Text for analysis:

If you’re trying to say something like Job.dependencies, then “Job.dependencies” is a relationship() in that case, if it’s many-to-many that doesn’t really matter, the any() operator knows how to work with many-to-many that is correctly configured.

Here’s a complete example:

from sqlalchemy import *
from sqlalchemy.orm import *
from sqlalchemy.ext.declarative import declarative_base, declared_attr
from sqlalchemy import event

Base = declarative_base()

# many-to-many association table
JobDependency = Table('job_dependency', Base.metadata,
    Column('jobId', Integer, ForeignKey('job.id'), primary_key=True),
    Column('dependsOnJobId', Integer, ForeignKey('job.id'), primary_key=True)
)

class Job(Base):
    __tablename__ = 'job'

    id = Column(Integer, primary_key=True)
    status = Column(String(20), default='queued', nullable=False)

Data listing:
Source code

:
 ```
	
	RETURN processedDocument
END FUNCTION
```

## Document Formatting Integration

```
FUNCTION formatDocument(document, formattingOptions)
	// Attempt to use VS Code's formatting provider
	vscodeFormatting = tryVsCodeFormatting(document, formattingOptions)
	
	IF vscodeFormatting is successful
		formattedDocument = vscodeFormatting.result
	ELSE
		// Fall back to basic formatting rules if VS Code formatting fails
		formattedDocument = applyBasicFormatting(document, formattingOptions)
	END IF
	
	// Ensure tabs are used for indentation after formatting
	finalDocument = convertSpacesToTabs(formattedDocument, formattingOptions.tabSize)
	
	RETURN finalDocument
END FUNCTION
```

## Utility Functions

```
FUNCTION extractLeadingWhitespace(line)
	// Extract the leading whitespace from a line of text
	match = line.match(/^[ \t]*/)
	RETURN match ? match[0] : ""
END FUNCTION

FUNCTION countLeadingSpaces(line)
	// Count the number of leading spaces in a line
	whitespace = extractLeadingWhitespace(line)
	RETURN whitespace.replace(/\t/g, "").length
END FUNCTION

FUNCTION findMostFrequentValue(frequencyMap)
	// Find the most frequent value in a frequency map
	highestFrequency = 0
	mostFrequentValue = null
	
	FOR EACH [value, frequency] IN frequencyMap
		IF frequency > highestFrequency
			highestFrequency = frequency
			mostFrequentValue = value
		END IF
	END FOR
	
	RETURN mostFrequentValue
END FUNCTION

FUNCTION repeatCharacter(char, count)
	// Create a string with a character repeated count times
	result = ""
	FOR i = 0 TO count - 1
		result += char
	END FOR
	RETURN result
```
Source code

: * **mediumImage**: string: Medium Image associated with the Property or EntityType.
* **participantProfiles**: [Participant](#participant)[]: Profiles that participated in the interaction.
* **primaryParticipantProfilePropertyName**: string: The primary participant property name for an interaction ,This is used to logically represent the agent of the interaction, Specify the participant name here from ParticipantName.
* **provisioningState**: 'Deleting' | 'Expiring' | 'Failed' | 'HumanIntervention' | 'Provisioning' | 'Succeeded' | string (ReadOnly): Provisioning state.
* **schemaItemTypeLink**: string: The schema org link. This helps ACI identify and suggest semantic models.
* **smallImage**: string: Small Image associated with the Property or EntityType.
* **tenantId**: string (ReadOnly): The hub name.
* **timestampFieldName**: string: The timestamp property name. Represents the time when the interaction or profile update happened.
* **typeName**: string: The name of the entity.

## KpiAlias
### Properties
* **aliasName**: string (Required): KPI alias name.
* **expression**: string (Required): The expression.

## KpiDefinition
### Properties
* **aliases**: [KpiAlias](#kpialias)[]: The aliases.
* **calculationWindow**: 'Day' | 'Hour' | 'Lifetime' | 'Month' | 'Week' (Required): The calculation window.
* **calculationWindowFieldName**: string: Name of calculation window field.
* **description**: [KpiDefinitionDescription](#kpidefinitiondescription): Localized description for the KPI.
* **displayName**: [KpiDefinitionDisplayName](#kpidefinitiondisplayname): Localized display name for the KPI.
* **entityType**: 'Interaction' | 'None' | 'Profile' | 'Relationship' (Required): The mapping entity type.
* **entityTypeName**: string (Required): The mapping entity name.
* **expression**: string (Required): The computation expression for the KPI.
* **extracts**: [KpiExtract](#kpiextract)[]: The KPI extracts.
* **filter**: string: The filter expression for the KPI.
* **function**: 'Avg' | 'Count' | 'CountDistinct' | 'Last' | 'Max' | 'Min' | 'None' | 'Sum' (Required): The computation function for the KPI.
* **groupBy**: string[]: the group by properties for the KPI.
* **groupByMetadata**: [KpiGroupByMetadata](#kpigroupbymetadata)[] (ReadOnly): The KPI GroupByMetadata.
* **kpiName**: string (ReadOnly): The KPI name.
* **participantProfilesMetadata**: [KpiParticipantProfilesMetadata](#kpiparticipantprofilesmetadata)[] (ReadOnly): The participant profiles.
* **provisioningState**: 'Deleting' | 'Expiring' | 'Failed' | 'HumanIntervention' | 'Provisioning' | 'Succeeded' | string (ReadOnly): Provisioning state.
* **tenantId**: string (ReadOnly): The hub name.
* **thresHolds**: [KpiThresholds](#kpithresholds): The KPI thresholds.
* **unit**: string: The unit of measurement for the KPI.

Task item A:
Based on the SQLAlchemy text about Job.dependencies, say whether each statement agrees with it, answering yes or no and quoting the deciding words: (i) The association table is created under the name 'job_dependency'. (ii) The status column of Job defaults to 'finished'. (iii) The any() operator works only with one-to-many relationships.
Task item B:
Carry on the SQLAlchemy example about Job.dependencies, starting after its last line.
The records come from a different source than the SQLAlchemy text.

Exercise output A:
(i) Yes: "JobDependency = Table('job_dependency', Base.metadata,"
(ii) No: "status = Column(String(20), default='queued', nullable=False)"
(iii) No: "the any() operator knows how to work with many-to-many that is correctly configured"

Exercise output B:
    dependencies = relationship(lambda: Job,
                                secondary=JobDependency,
                                primaryjoin=id==JobDependency.c.jobId,
                                secondaryjoin=id==JobDependency.c.dependsOnJobId,
                                backref='dependencyOf')

e = create_engine("sqlite://", echo='debug')
Base.metadata.create_all(e)
s = Session(e)

j1 = Job(status='queued', dependencies=[Job(status='done'), Job(status='done')])
j2 = Job(status='queued', dependencies=[Job(status='inprogress')])
s.add_all([j1, j2])

jobs = s.query(Job).\
        filter(Job.status == 'queued').\
        filter(~Job.dependencies.any(Job.status != 'done')).all()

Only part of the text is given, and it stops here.